Les choses restent en l'état jusqu'à la veille de la Révolution : en 1784, on envisage la reconstruction de la redoute sommitale selon un tracé plus régulier et mieux adapté, sans succès. Puis, en 1792, projet de construction d'une nouvelle baraque, d'une citerne et d'un magasin à poudre ; en 1800, autre projet d'aménagement de « coffres à bascule» pour battre les pentes très raides du terrain alentour : sans succès. Plus trace d'activité, pratiquement, jusqu'en 1873.

A ce moment, en effet, le « comité de défense» est amené à repenser complètement le système de défense des frontières, en fonction de la nouvelle frontière issue du traité de Francfort, et de la crise technique dite « de l'artillerie rayée» (système Seré de Rivières). Pour Briançon, le comité recommande « de construire une forte redoute sur le sommet de l'Infernet ».

L'ouvrage, étudié le 23 décembre 1873 sous l'autorité du colonel Cosseron de Villenoisy (qui succèdera, en 1880, au général Seré de Rivières comme directeur du Génie au Ministère de la Guerre), alors directeur du Génie à Grenoble, est décrété d'utilité publique le 2 mai 1874.

Le projet, approuvé par le ministre le 20 avril 1875 a été inclus dans la loi de financement du 17 juillet 1874, adjugé le 4 novembre 1875, mis en exécution en juin 1876, achevé en septembre 1878. Prix de l'ouvrage terminé (1880) : 1.139.500 F. Le chef de chantier était le capitaine du Génie Stafforello.

L'ouvrage est aussitôt armé (plan d'armement approuvé le 26 juillet 1879) de 5 pièces de 155 mm (155 L modèle 1877, obus de 40 kg, portée maxima 8300 m) et 7 de 138 (138 mm, obus de 23 kg, portée maxima : 7700 m) (ancien canon de 16 rayé et transformé à cillasse), plus 4 mortiers-bouche en bronze (2 de 22 cm - 2 de 15 cm) (mortier de 22 cm modèle 1839 : bombe de 23 kg, portée 2000 m ; mortier de 15 cm: bombe de 7,5 kg, portée 500 m) pour battre les pentes. Garnison : 8 officiers, 10 sous-officiers, 192 soldats. Le fort est couvert, en avant, par les retranchements d'infanterie de la Cochette et de l'Ombilic, puis (1881) par les ouvrages de la ligne du Gondran et complété par les 6 pièces de la batterie annexe de la Seyte. il peut, en outre, être appuyé par le tir de son voisin, le fort de la Croix de Bretagne, et réciproquement. Un tremblement de terre cause quelques désordres aux constructions en 1884.
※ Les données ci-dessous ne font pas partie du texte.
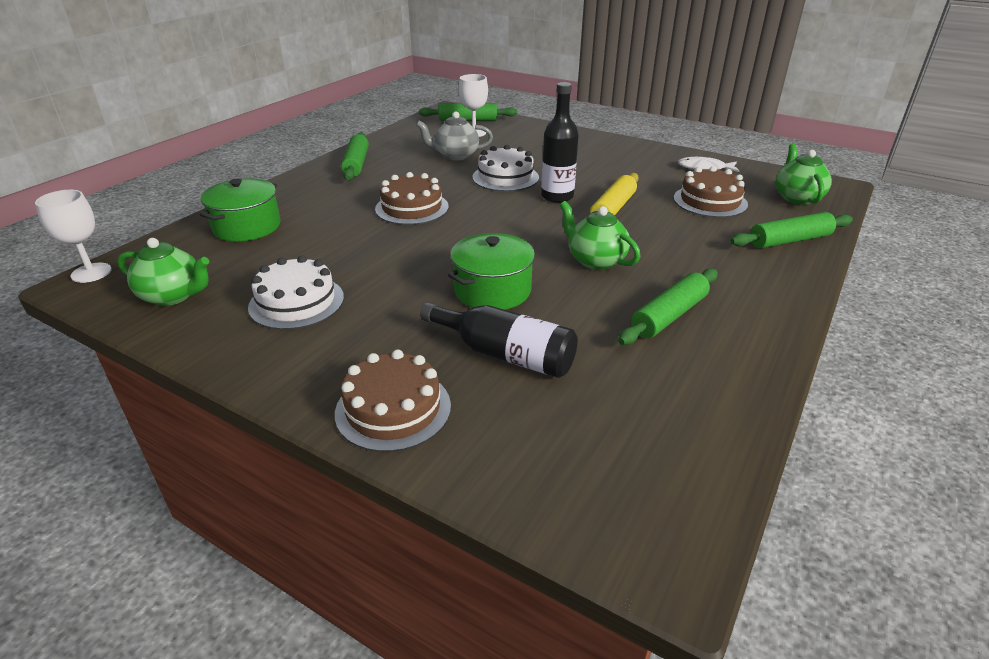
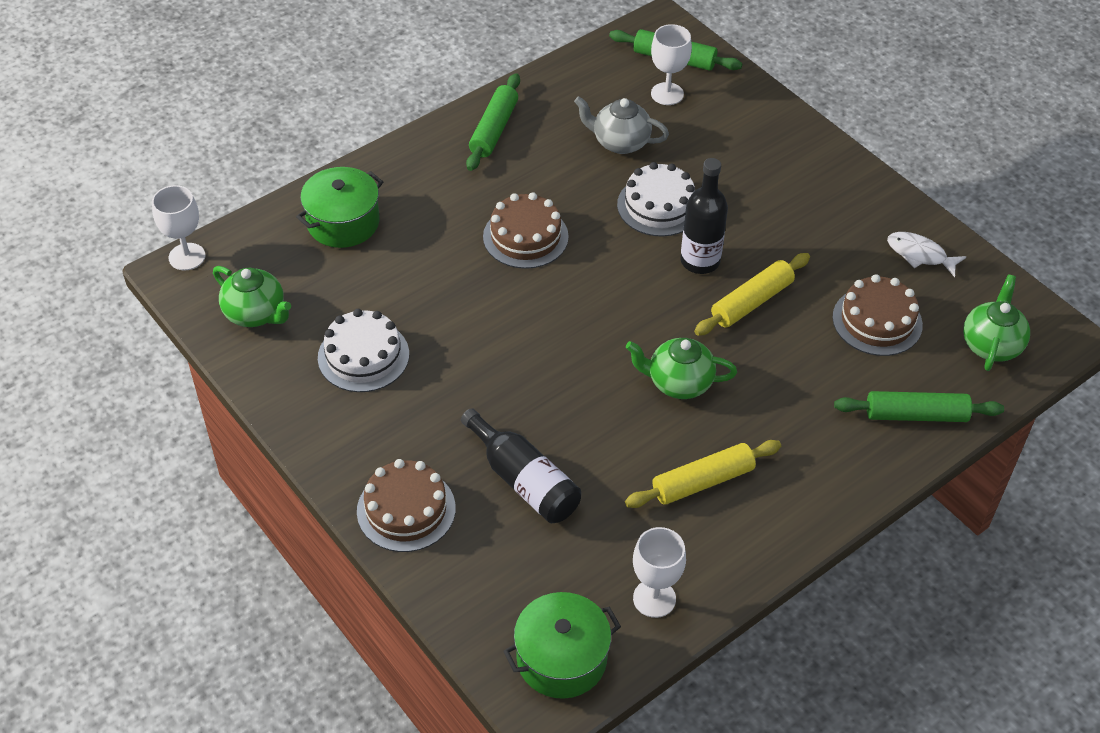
camera: 20 degrees right, 15 degrees up
green pot [448,233,535,310] -> green pot moved to [503,592,621,699]
green teapot [560,201,641,270] -> green teapot turned 60 degrees counterclockwise [626,338,737,399]
green rolling pin [618,268,718,345] -> yellow rolling pin [625,440,781,508]
none -> white goblet [633,527,686,618]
La crise de l'obus torpille (1885) n'amène aucun renforcement de l'ouvrage : l'effort est mis sur les Gondran et l'extension de la ligne de défense au Janus. Toutefois, en 1891, on établit, le long de la route d'accès, derrière le fort et à contrepente, un magasin à poudre sous roc, à forte protection (« magasin des rampes de l'Infernet »), en tant que magasin du secteur est de la place. A la même époque, le fort est rattaché au réseau de téléphériques de la place.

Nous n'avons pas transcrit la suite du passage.